Thankfully, traffic moved along, me with it. Making it to Mercer Island, the exit just before crossing Lake Washington to enter Seattle, without any glitches, like an accident, was a huge relief. But the trip was only half-finished. I still had to get through the traffic in town, on a Friday evening, in the pouring rain.

Once I was out of the second tunnel, it was clear sailing until I reached the  beginning of the “bottleneck” on 4th avenue. Patience, and braking, saved the night. Passing through the Westlake Center area of town, I was well on my way until I reached another “bottleneck” near our destination.

My wonderful daughter reached over to pat me on the back as I parked, expressing her thanks for a “job well done.” Where she lives the freeways, and the in-town roads are wider than they are here in Seattle. She felt our roads, by comparison, were pretty cramped, making it seem like we were sandwiched in by cars on all sides, during the entire ride. Talk about making me feel better.

Compared to friends of mine, back East, and here, I’m a “wuss” of a driver. They will drive inter-state without any qualms. When I decided to make the trip with my daughter’s car from Atlanta, Georgia to Chautauqua, New York, where she was dancing for several weeks one summer, my girlfriend Becky drove the 13 hours. We did overnite in West Virginia, halfway through our trek. She didn’t mind, preferring to drive than be a passenger. Hey, that was just fine with me.

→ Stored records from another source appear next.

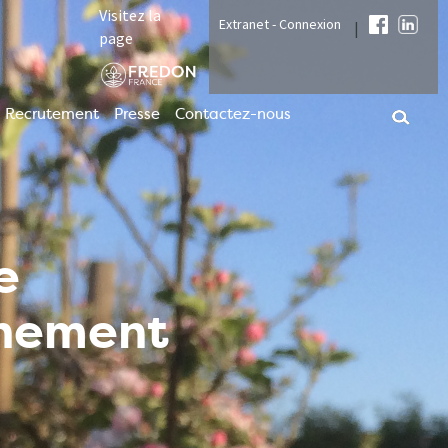
Visitez la
Extranet - Connexion
|
page
Recrutement
Presse
Contactez-nous
e
nnement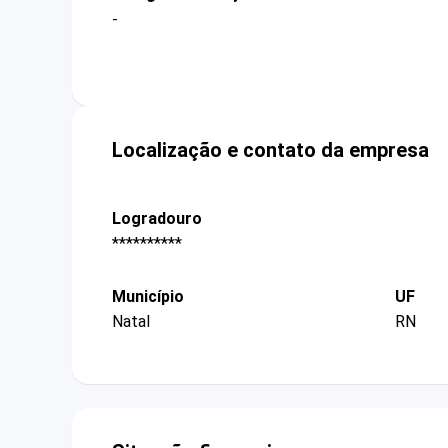
-
Localização e contato da empresa
Logradouro
**********
Município
UF
Natal
RN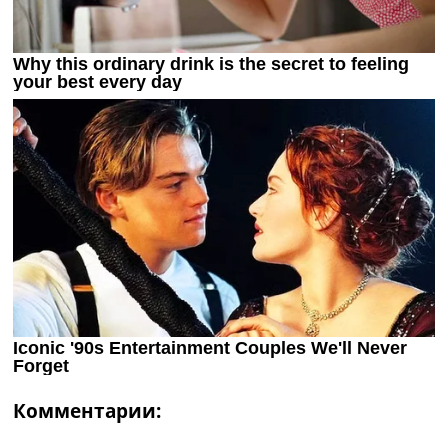
Комментарии: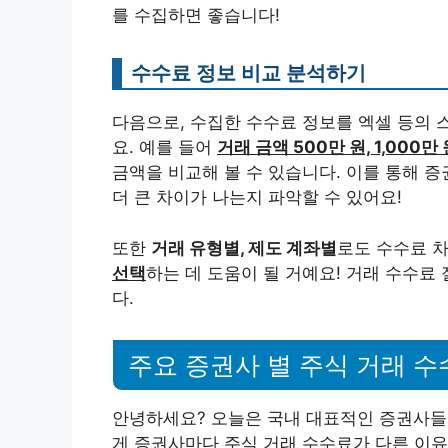
를 수집하면 좋습니다!
수수료 정보 비교 분석하기
다음으로, 수집한 수수료 정보를 엑셀 등의
요. 예를 들어
거래 금액 500만 원, 1,000만
금액을 비교해 볼 수 있습니다. 이를 통해 
더 큰 차이가 나는지 파악할 수 있어요!
또한
거래 유형별, 제도 계좌별
로도 수수료 
선택
하는 데 도움이 될 거예요! 거래 수수료
다.
주요 증권사 별 주식 거래 수
안녕하세요? 오늘은 국내 대표적인 증권사들
게 증권사마다 주식 거래 수수료가 다른 이유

When “push comes to shove,” someone pushing AND shoving me, I’ll drive where necessary. It might take me longer than someonelse, and I might make a couple of unexpected detours, like to a state other than the one I’d had in mind.  I think that’s why my husband has always preferred to do all the driving. He likes to get where he’s going, without any detours, or any “pit stops,” for that matter. When it comes to driving, he definitely likes to be in control.

So you see, I’m a “shrinking violet” when it comes to driving. And I’m at the age, where I’m already beginning to think I might have to give up my driver’s license soon. I don’t think anyone will have to convince me that it’s time  I get off the road. I’ll probably make the suggestion myself. I’m a wimp compared to my mother-in-law who’s only now wondering if she should stop driving, at 85 years of age. God bless her!

I congratulate all the women who drive like men, fearlessly! You go, girlfriend!